Neurons, for example, may have been the key enabling factor in enabling large-motile-animal body plans, because they enabled one side of the organism to talk with the other.

This brings us to the age of brains, which will be the topic of the next post.

But in the meanwhile, I just want to note that my view is nothing as simple as “meta-level determinism” or “the impact of something is proportional to how meta it is; non-meta things must have small impacts”. Nothing much meta happened between the age of sexual metazoans and the age of humans—brains were getting more sophisticated over that period, but that didn’t change the nature of evolution.

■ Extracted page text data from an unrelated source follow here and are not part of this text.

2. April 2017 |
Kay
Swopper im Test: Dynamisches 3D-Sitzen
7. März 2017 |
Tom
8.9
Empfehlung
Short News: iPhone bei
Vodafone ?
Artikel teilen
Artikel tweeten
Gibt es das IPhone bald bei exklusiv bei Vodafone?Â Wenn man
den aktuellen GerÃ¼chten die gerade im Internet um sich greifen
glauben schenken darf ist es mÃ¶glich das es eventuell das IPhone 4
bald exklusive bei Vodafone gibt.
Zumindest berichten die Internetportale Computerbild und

Some object-level innovations are small, some are medium-sized, some are huge. It’s no wonder if you look at the historical record and see a Big Innovation that doesn’t look the least bit meta, but had a huge impact by itself and led to lots of other innovations by opening up a new neighborhood picture of search space. This is allowed. Why wouldn’t it be?

You can even get exponential acceleration without anything meta—if, for example, the more knowledge you have, or the more genes you have, the more opportunities you have to make good improvements to them. Without any increase in optimization pressure, the neighborhood gets higher-sloped as you climb it.

My thesis is more along the lines of, “If this is the picture without recursion, just imagine what’s going to happen when we add recursion.”

To anticipate one possible objection: I don’t expect Robin to disagree that modern civilizations underinvest in meta-level improvements because they take time to yield cumulative effects, are new things that don’t have certain payoffs, and worst of all, tend to be public goods. That’s why we don’t have billions of dollars flowing into prediction markets, for example. I, Robin, or Michael Vassar could probably think for five minutes and name five major probable-big-win meta-level improvements that society isn’t investing in.

So if meta-level improvements are rare in the fossil record, it’s not necessarily because it would be hard to improve on evolution, or because meta-level improving doesn’t accomplish much. Rather, evolution doesn’t do anything because it will have a long-term payoff a thousand generations later. Any meta-level improvement also has to grant an object-level fitness advantage in, say, the next two generations, or it will go extinct. This is why we can’t solve the puzzle of how sex evolved by pointing directly to how it speeds up evolution. “This speeds up evolution” is just not a valid reason for something to evolve.

Any creative evolutionary biologist could probably think for five minutes and come up with five great ways that evolution could have improved on evolution—but which happen to be more complicated than the wheel, which evolution evolved on only three known occasions—or don’t happen to grant an immediate fitness benefit to a handful of implementers.